TEXT EXCERPT:
________
This model of experimental colitis has been well characterised and has clinical, biochemical, and pathological similarities to colonic CD.29 Animals with TNBS colitis have responded to drugs useful in IBD.24 ,25 This observation, together with the availability of a quantitative scoring system, makes it a useful system for the evaluation of new therapeutic agents.51 Many studies have utilised this model of colitis to assess the therapeutic efficacy of glutamine; to our knowledge, however, our study is the first to assess the effect of glutamine supplementation on the potent inflammatory cytokines IL-8 and TNF-α in TNBS induced colitis. Although it is not possible to extrapolate findings from animal models to the human situation, these results suggest that an increased level of glutamine supplementation may offer a better response in the treatment of IBD.
The authors would like to thank Ajinomoto Co., Tokyo, Japan, for the supply of glutamine.
________
TASK BRIEF:
In the excerpt on TNBS-induced colitis, which two inflammatory cytokines does the study examine for the effect of glutamine supplementation? The records come from a separate source unrelated to the text.

Images with localized body landmarks
________
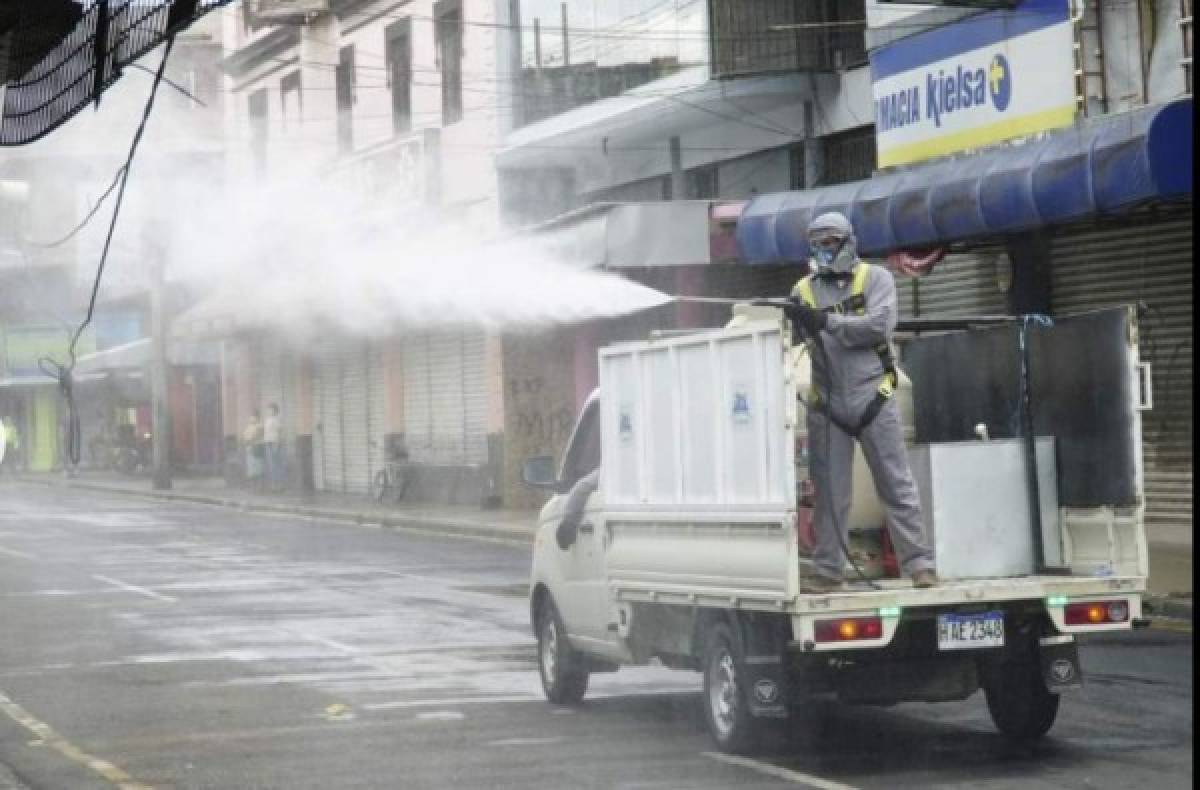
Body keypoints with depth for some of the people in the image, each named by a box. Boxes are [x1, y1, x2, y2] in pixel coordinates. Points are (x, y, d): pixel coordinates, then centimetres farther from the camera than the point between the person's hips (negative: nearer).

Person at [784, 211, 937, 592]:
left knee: (897, 485, 0)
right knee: (829, 491, 5)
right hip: (827, 404, 2)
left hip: (873, 399, -2)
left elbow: (881, 325, -14)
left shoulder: (875, 278, 1)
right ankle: (828, 570, 11)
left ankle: (919, 564, 1)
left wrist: (827, 322, -19)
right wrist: (782, 318, -22)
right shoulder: (804, 290, 9)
________
RESPONSE BELOW:
IL-8 and TNF-α.